"Nothing. I just want to be friends. You'll find I'm worth it," she added with a flash of pride.

"I think I saw that the moment we met."

"I wonder."

It was some time before I did full justice to Sylvia, some time before I appreciated the pathetic loneliness of her existence. For twenty years she and Philip had been staunch allies. His triumphs and troubles had been carried home from school to be discussed and shared with his sister; on the first night of every holiday the pair of them had religiously taken themselves out to dinner and a theatre, and Sylvia had been in attendance at every important match in which he was taking part, and every speech day at which he was presented with a prize. The tradition was carried on at Oxford, and had only come to an end when Philip entered public life and won his way into the House of Commons. Their confidences had then grown gradually less frequent, and Sylvia, whose one cry—like Kundry's—had ever been, "Let me serve," found herself without the opportunity of service. The Roden household, when I first entered it, was curiously unsympathetic; she was without an ally; there was much affection and woefully little understanding. Her father never took counsel with the women of his family, Philip had slipped away, and neither Robin nor Michael was old enough to take his place. With her vague, ill-defined craving to be of account in the world, it was small wonder if she felt herself unfriended and her devotional overtures rejected. Had her father been any one else, I am convinced that Sylvia would have joined Joyce Davenant and sought an outlet for her activities in militancy.

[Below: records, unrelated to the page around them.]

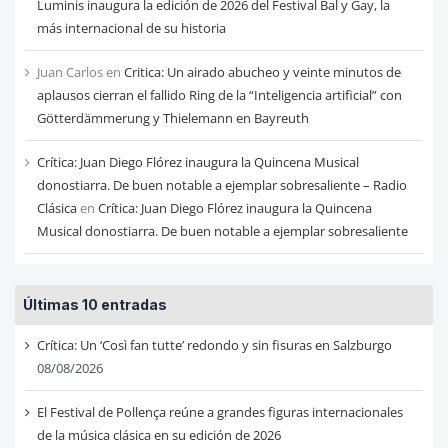
Luminis inaugura la edición de 2026 del Festival Bal y Gay, la
más internacional de su historia
Juan Carlos
en
Critica: Un airado abucheo y veinte minutos de
aplausos cierran el fallido Ring de la “Inteligencia artificial” con
Götterdämmerung y Thielemann en Bayreuth
Crítica: Juan Diego Flórez inaugura la Quincena Musical
donostiarra. De buen notable a ejemplar sobresaliente – Radio
Clásica
en
Crítica: Juan Diego Flórez inaugura la Quincena
Musical donostiarra. De buen notable a ejemplar sobresaliente
Últimas 10 entradas
Crítica: Un ‘Così fan tutte’ redondo y sin fisuras en Salzburgo
08/08/2026
El Festival de Pollença reúne a grandes figuras internacionales
de la música clásica en su edición de 2026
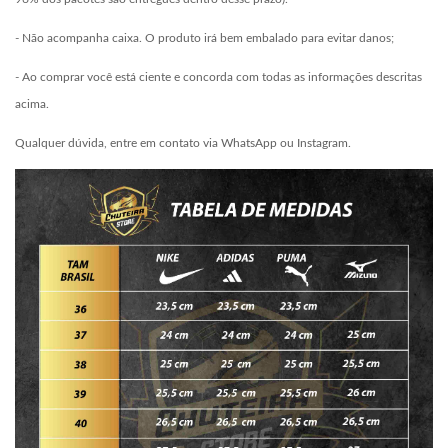
- Não acompanha caixa. O produto irá bem embalado para evitar danos;
- Ao comprar você está ciente e concorda com todas as informações descritas
acima.
Qualquer dúvida, entre em contato via WhatsApp ou Instagram.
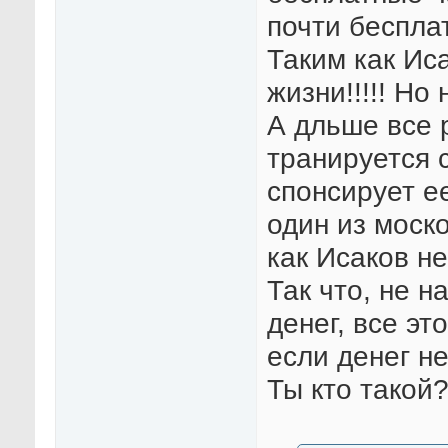
почти беспла
Таким как Ис
жизни!!!!! Но 
А дльше все р
транируется 
спонсирует е
один из моско
как Исаков не
Так что, не н
денег, все эт
если денег не 
Ты кто такой?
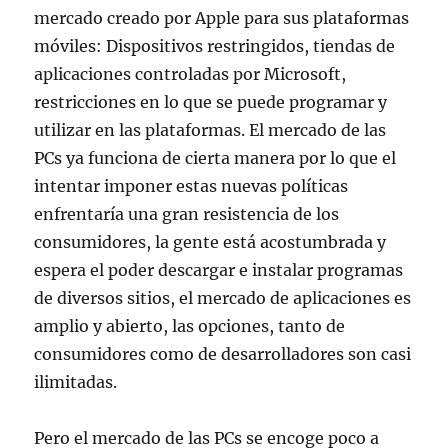
mercado creado por Apple para sus plataformas
móviles: Dispositivos restringidos, tiendas de
aplicaciones controladas por Microsoft,
restricciones en lo que se puede programar y
utilizar en las plataformas. El mercado de las
PCs ya funciona de cierta manera por lo que el
intentar imponer estas nuevas políticas
enfrentaría una gran resistencia de los
consumidores, la gente está acostumbrada y
espera el poder descargar e instalar programas
de diversos sitios, el mercado de aplicaciones es
amplio y abierto, las opciones, tanto de
consumidores como de desarrolladores son casi
ilimitadas.
Pero el mercado de las PCs se encoge poco a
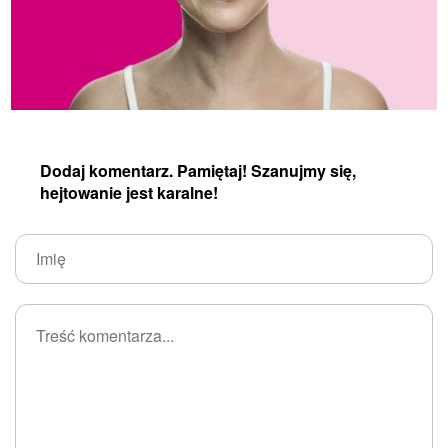
Dodaj komentarz. Pamiętaj! Szanujmy się,
hejtowanie jest karalne!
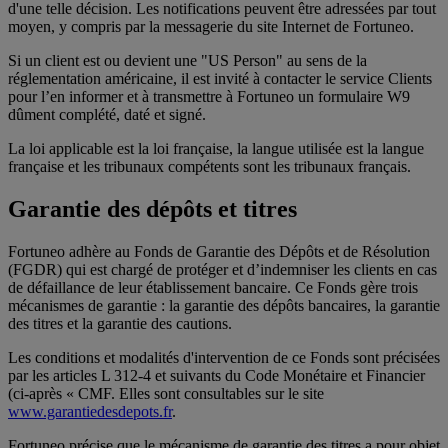
d'une telle décision. Les notifications peuvent être adressées par tout
moyen, y compris par la messagerie du site Internet de Fortuneo.
Si un client est ou devient une "US Person" au sens de la
réglementation américaine, il est invité à contacter le service Clients
pour l’en informer et à transmettre à Fortuneo un formulaire W9
dûment complété, daté et signé.
La loi applicable est la loi française, la langue utilisée est la langue
française et les tribunaux compétents sont les tribunaux français.
Garantie des dépôts et titres
Fortuneo adhère au Fonds de Garantie des Dépôts et de Résolution
(FGDR) qui est chargé de protéger et d’indemniser les clients en cas
de défaillance de leur établissement bancaire. Ce Fonds gère trois
mécanismes de garantie : la garantie des dépôts bancaires, la garantie
des titres et la garantie des cautions.
Les conditions et modalités d'intervention de ce Fonds sont précisées
par les articles L 312-4 et suivants du Code Monétaire et Financier
(ci-après « CMF. Elles sont consultables sur le site
www.garantiedesdepots.fr
.
Fortuneo précise que le mécanisme de garantie des titres a pour objet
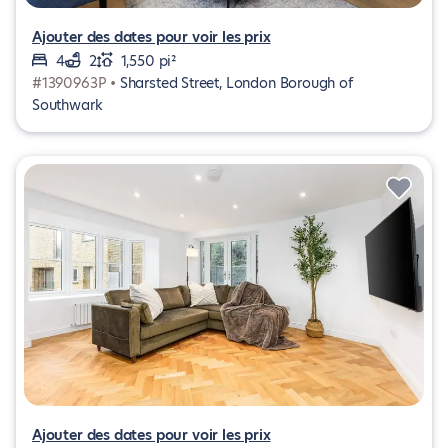
Ajouter des dates pour voir les prix
4
2
1,550 pi²
#1390963P •
Sharsted Street, London Borough of
Southwark
Ajouter des dates pour voir les prix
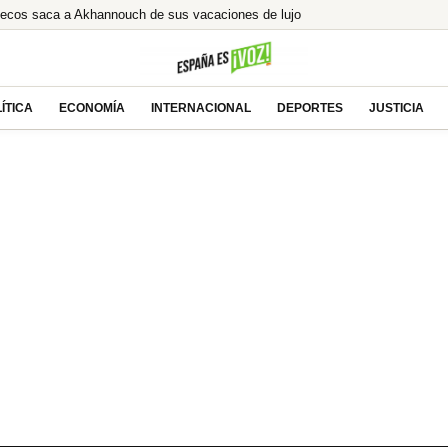
uecos saca a Akhannouch de sus vacaciones de lujo
ón ilegal tras la condena a Ábalos
lcista ante las esperanzas de acuerdo entre EEUU
% de Brasil! ¿El asalto a los 13€ es inminente?
ÍTICA
ECONOMÍA
INTERNACIONAL
DEPORTES
JUSTICIA
e tras la millonaria compra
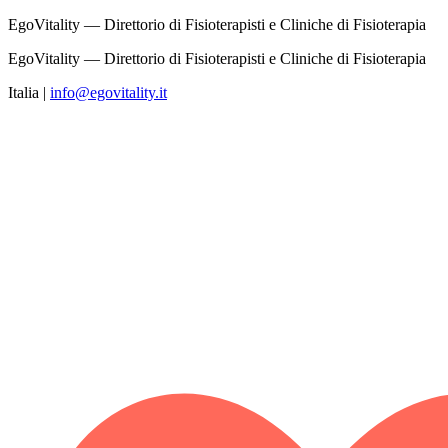
EgoVitality — Direttorio di Fisioterapisti e Cliniche di Fisioterapia
EgoVitality — Direttorio di Fisioterapisti e Cliniche di Fisioterapia
Italia
|
info@egovitality.it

"You're remarkably refreshing, Sylvia," I said. She raised her eyebrows at the name. "Oh, well," I went on, "if we're going to be friends.... Besides, it's a very pretty name."

"I hate it!" she exclaimed. "Sylvia Forstead Mornington Roden. I hate them all!"

"Were you called after Lady Forstead?" I asked.

"Yes. Did you know her?"

I shook my head. Of course I had heard of her and the money left by her husband, who had chanced to own the land on which Renton came afterwards to be built. Most of that money, I learned later, was reposing in trust till Sylvia was twenty-five.

"Your taste in godmothers is commendable," I remarked.